- [Source material]:
------------

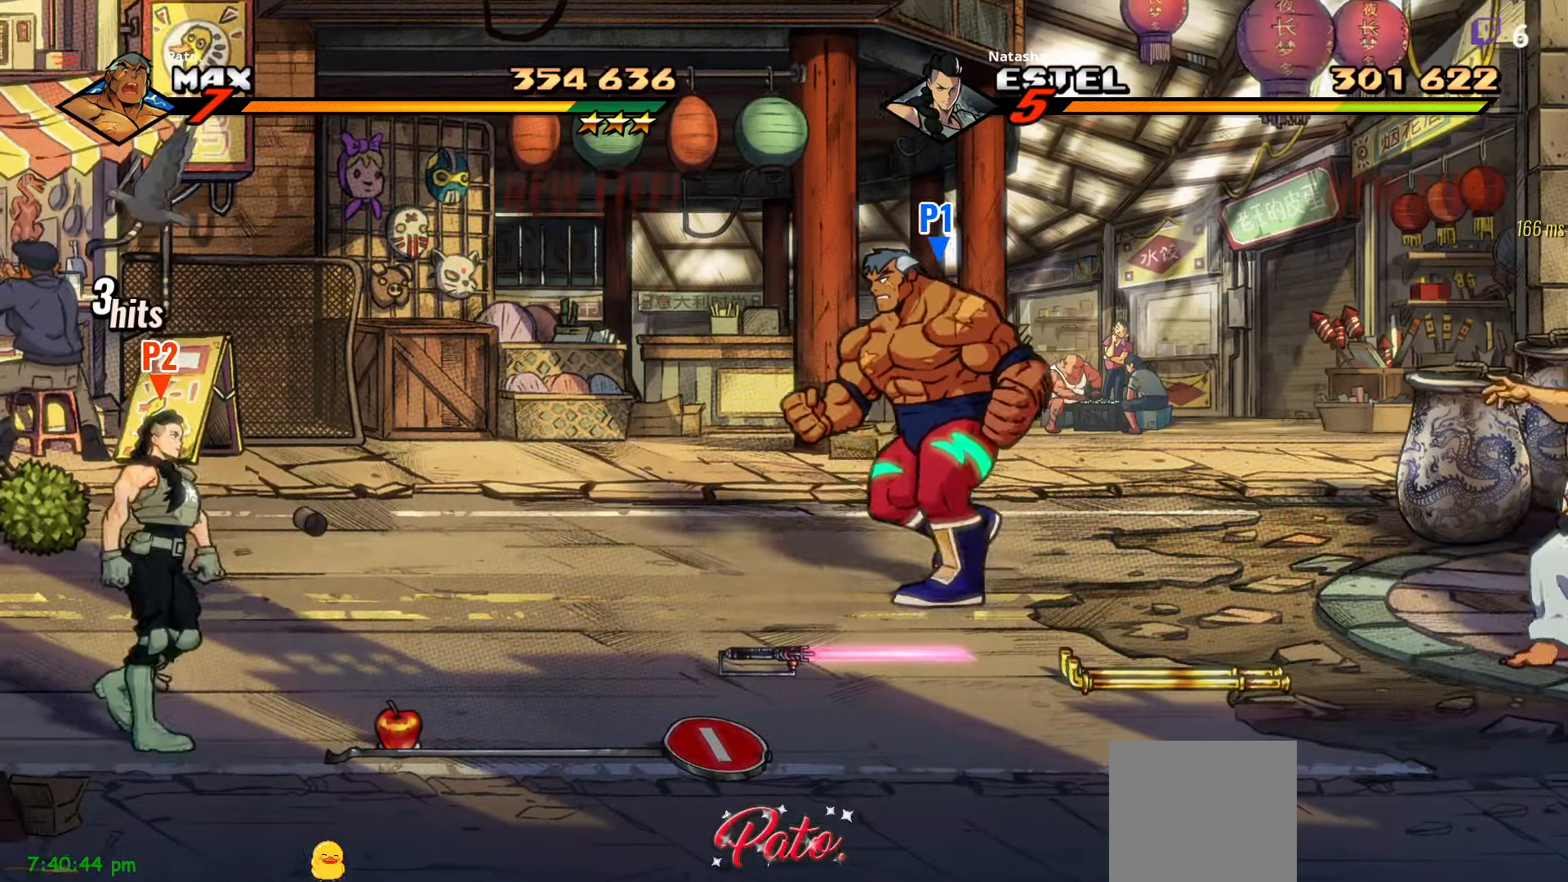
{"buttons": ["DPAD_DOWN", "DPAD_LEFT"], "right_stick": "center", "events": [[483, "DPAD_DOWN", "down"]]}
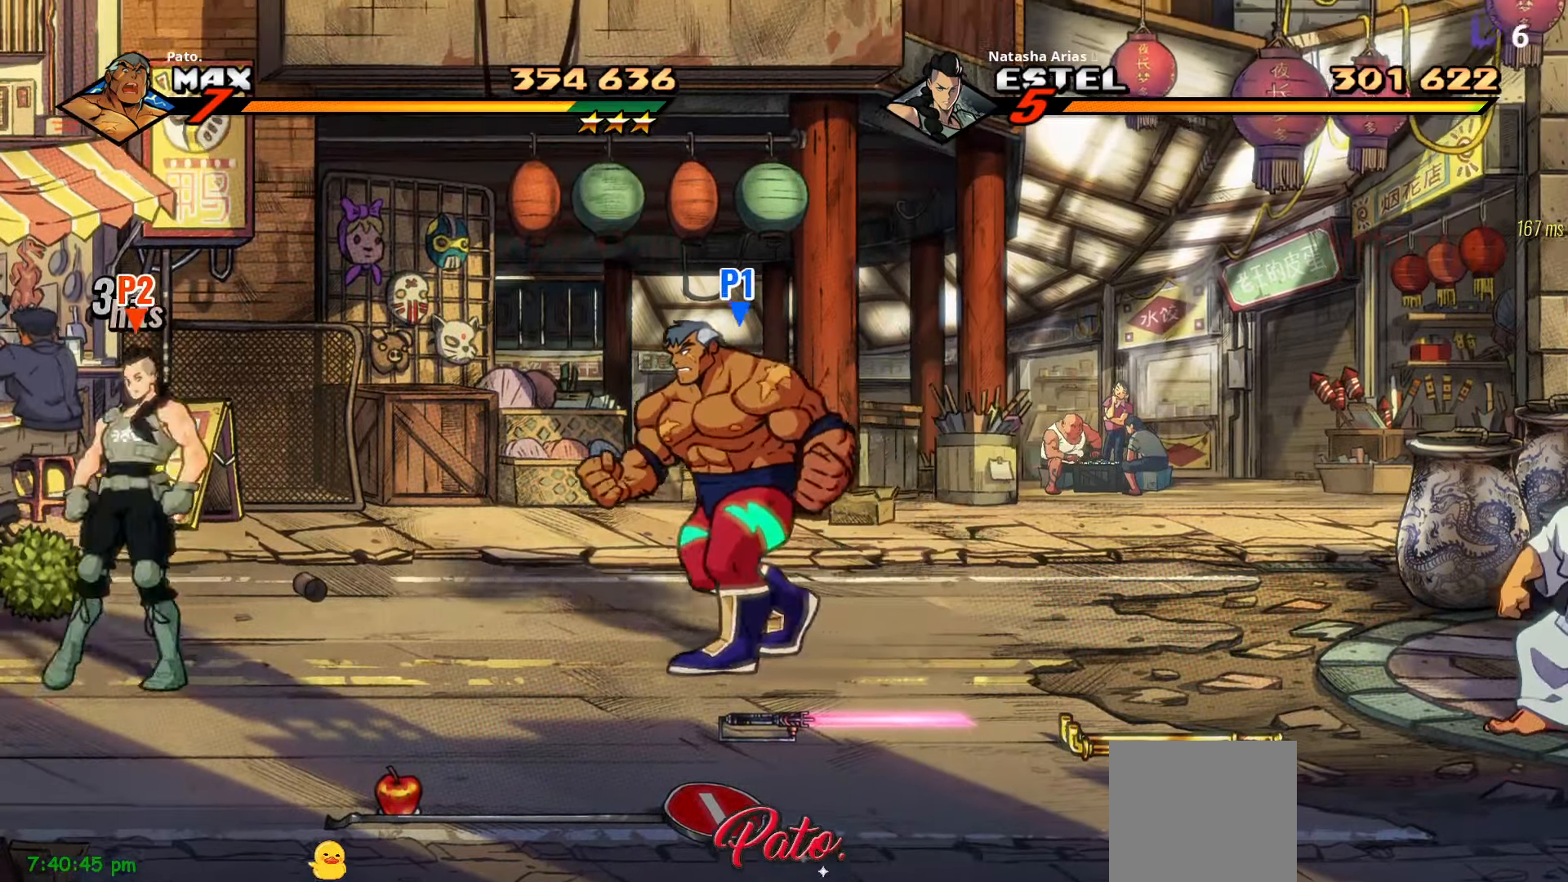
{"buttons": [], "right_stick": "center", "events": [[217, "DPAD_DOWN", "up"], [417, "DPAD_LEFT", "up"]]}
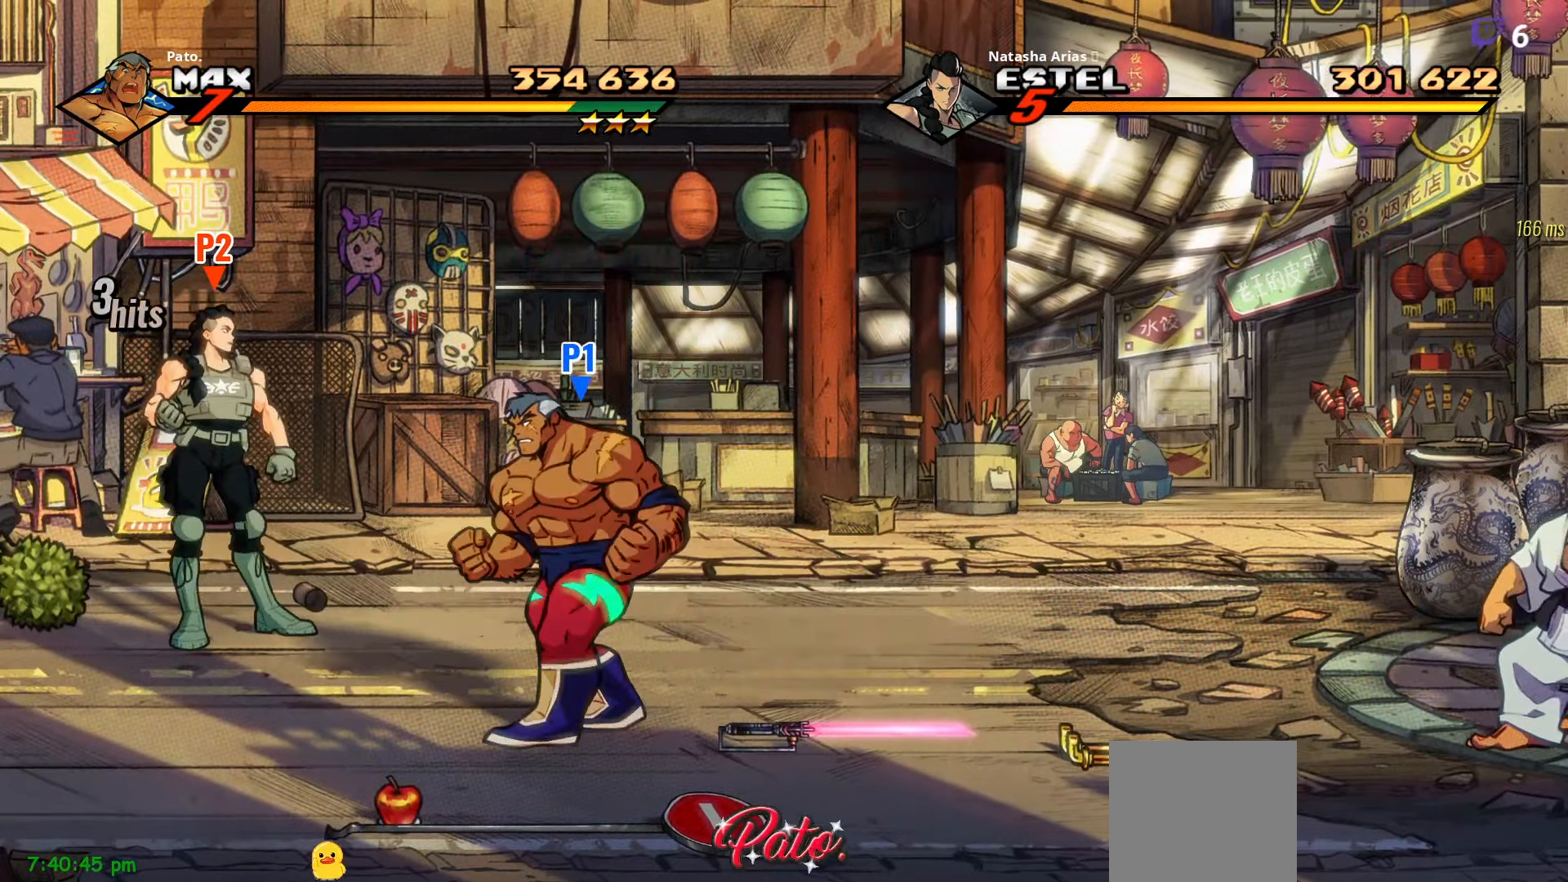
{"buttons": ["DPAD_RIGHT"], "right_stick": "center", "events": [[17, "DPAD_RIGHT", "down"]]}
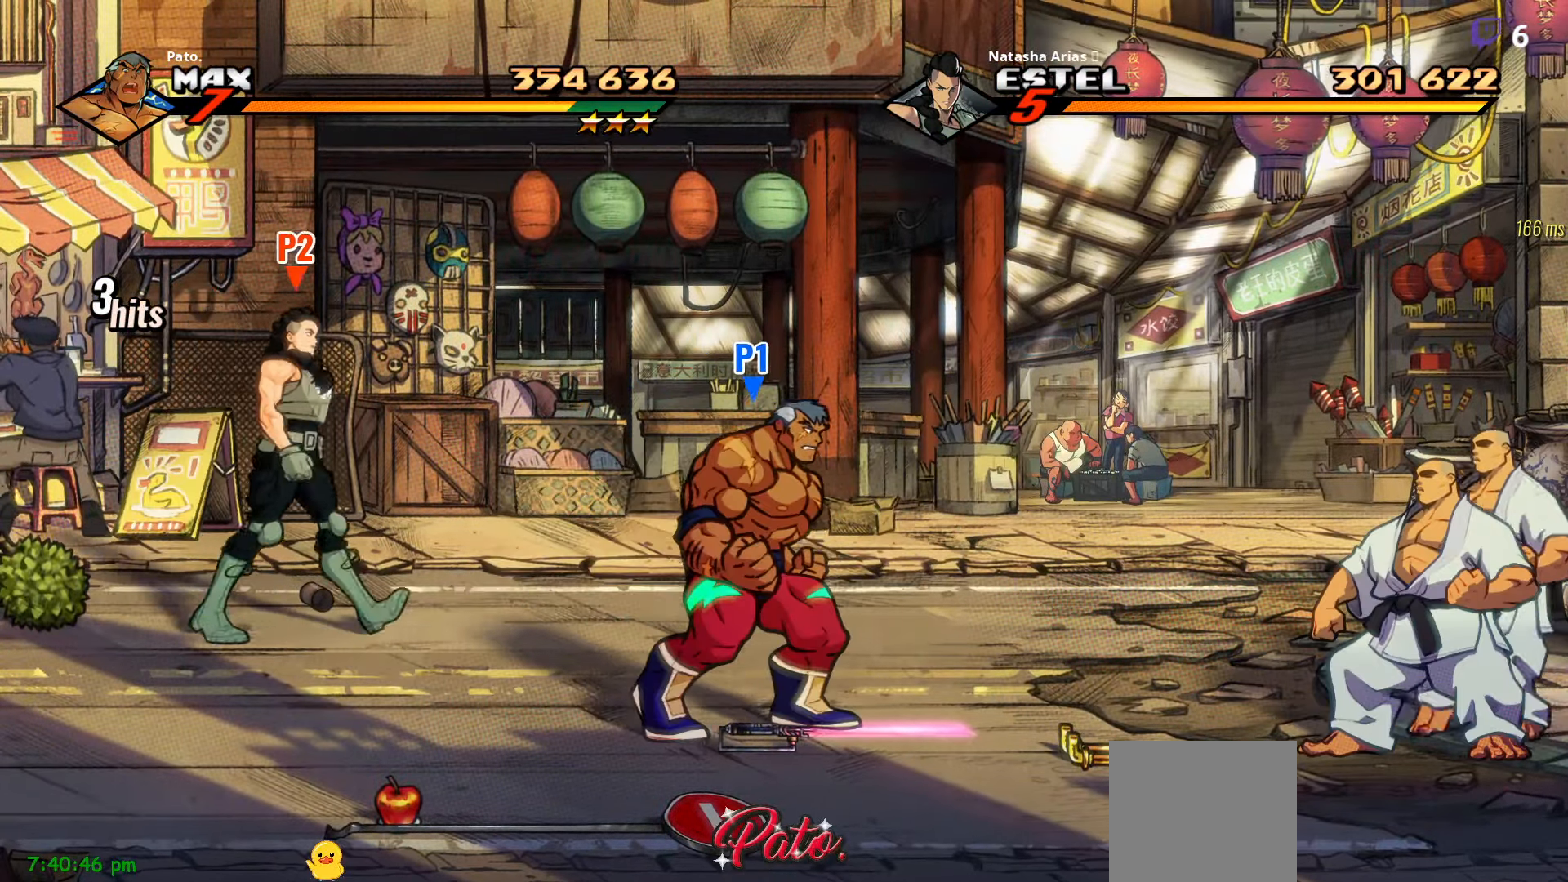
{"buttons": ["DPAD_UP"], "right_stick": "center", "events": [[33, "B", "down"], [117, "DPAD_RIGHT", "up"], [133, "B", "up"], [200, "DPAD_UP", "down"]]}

------------

- [Your instructions]:
Pictures stay out. Write out everything else in the material exactly.

- [Solution below]:
{"buttons": ["DPAD_DOWN", "DPAD_LEFT"], "right_stick": "center", "events": [[483, "DPAD_DOWN", "down"]]}
{"buttons": [], "right_stick": "center", "events": [[217, "DPAD_DOWN", "up"], [417, "DPAD_LEFT", "up"]]}
{"buttons": ["DPAD_RIGHT"], "right_stick": "center", "events": [[17, "DPAD_RIGHT", "down"]]}
{"buttons": ["DPAD_UP"], "right_stick": "center", "events": [[33, "B", "down"], [117, "DPAD_RIGHT", "up"], [133, "B", "up"], [200, "DPAD_UP", "down"]]}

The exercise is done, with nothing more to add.